Projekte, die ich gerne noch machen würde, aber (noch) nicht kann:
Kaninchen: ein Pärchen Burgunder oder rote Neuseeländer samt Nachwuchs freilaufend auf dem Südbalkon, dürften auch mal Streifzüge durch die Wohnung machen. Aber erstmal die oben genannten Sachen, und erstmal dazu durchringen eine Wachtel zu schlachten, bevor ich mich da dran wage.
Tauben: freifliegende Fleischtauben, auf dem Balkon nur hängende Nistkästen und Futter anbieten, aber spätestens dann bringen mich die Nachbarn wahrscheinlich um. Hätte eigentlich viel lieber Tauben als Wachteln, weniger Arbeit, mehr Fleisch dran, praktischer.
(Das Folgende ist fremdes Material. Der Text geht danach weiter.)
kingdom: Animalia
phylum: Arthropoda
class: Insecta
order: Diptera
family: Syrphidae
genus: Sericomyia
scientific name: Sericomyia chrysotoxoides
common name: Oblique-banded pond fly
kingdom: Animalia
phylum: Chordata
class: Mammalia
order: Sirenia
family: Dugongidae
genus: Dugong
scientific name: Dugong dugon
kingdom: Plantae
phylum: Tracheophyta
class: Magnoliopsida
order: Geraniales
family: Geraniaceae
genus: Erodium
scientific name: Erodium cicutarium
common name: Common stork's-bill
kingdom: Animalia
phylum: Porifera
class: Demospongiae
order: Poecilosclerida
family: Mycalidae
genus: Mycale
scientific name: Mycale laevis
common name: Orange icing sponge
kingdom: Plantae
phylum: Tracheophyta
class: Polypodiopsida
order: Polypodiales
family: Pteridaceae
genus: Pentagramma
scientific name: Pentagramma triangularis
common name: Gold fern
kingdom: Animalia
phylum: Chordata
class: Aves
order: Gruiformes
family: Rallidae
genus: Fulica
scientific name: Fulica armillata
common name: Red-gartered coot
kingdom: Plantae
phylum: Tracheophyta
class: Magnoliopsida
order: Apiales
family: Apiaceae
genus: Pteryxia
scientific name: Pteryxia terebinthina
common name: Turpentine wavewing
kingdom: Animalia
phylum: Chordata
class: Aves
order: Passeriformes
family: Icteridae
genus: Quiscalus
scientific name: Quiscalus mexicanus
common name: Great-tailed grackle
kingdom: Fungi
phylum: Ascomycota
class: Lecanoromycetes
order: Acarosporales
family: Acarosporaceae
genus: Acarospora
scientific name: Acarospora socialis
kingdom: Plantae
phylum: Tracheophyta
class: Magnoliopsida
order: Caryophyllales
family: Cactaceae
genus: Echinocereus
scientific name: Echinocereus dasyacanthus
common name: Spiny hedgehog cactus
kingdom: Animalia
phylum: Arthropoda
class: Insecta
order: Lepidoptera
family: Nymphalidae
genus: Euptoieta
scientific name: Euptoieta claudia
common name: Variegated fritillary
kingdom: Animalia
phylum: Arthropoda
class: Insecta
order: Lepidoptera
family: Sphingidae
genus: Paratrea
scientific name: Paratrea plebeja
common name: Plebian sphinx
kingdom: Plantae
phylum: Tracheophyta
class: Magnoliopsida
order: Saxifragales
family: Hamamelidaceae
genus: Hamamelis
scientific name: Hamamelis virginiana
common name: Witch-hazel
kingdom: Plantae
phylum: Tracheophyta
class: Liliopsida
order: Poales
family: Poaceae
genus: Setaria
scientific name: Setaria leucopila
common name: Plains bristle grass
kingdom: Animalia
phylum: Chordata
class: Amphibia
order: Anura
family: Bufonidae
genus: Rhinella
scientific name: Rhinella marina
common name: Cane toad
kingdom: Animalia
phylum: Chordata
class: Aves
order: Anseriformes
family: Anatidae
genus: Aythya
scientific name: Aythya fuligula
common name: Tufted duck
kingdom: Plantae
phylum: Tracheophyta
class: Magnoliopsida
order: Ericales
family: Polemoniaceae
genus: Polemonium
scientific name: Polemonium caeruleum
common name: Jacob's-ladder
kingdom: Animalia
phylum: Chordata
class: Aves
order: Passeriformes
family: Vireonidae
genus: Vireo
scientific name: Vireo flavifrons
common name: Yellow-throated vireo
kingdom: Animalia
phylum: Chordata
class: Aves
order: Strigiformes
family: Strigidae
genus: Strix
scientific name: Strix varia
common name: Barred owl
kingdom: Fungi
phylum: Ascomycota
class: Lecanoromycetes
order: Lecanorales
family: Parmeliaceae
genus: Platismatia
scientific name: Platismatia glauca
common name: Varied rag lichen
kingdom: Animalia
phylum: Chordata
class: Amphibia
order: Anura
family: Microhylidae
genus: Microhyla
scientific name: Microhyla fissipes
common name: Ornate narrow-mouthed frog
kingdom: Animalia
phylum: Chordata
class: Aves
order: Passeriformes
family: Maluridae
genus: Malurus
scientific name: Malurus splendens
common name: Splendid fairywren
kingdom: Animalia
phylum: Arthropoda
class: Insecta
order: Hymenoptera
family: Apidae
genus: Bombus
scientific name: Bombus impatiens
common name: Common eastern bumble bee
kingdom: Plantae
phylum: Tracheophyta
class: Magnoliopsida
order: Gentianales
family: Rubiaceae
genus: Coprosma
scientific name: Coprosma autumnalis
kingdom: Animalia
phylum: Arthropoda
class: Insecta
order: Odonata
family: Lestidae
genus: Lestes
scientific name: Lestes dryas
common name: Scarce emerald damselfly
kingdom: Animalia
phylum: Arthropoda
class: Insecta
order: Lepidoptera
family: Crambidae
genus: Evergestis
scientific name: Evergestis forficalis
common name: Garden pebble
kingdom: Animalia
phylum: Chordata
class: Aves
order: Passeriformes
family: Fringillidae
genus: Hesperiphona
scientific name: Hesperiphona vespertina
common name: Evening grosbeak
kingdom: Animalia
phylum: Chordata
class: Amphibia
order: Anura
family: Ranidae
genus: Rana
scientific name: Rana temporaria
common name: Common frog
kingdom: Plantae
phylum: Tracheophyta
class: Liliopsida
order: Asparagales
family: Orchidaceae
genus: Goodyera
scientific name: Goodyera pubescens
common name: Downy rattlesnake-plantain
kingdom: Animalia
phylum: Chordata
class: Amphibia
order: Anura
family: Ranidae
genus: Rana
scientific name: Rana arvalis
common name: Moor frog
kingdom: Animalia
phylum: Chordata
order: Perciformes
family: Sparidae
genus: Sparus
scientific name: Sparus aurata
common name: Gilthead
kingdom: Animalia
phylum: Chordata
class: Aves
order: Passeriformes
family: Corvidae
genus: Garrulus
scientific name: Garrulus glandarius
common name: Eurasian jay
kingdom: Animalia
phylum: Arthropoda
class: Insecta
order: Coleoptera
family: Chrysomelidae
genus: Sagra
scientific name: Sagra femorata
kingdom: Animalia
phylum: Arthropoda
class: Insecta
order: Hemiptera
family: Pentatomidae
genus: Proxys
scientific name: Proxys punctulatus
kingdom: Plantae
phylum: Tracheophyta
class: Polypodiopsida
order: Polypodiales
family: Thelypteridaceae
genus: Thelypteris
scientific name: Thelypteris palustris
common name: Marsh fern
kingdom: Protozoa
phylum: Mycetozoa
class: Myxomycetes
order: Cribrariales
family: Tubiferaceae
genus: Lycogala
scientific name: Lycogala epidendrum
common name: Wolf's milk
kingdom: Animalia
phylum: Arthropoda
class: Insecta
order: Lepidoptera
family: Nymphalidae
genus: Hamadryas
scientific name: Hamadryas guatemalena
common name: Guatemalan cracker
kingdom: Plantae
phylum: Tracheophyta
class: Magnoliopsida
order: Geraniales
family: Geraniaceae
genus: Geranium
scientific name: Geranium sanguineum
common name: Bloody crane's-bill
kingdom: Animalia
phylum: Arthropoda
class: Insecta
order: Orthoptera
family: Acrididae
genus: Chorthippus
Geht aber einfach nicht im Wohngebiet.
Bisher ist das Meiste noch reine, durchgerechnete Theorie, aber wenn Pilze, Fisch, Wachteln und Schneckenzucht tatsächlich laufen, könnten wir ohne übermenschlichen Aufwand aus einer Stadtwohnung heraus einen Großteil unseres Bedarfs an Eiweiß decken. Von Gemüse, Salat, und frischen Kräutern ganz zu schweigen. Was ich jetzt bereits häufig selbst mache ist Brot, Essig und leckeren, spritzigen Cider.
Wäre mal gespannt, ob es unter euch noch urbane Selbstversorger gibt, wie eure Umstände sind, wie viel Platz, Geld und Zeit ihr investiert/investieren wollt, und vor allem was ihr so alles auf Balkonien oder am Fensterbrett anbaut.
Ich jedenfalls werde das Jahr über hier meine Projekte dokumentieren und freue mich auf Feedback.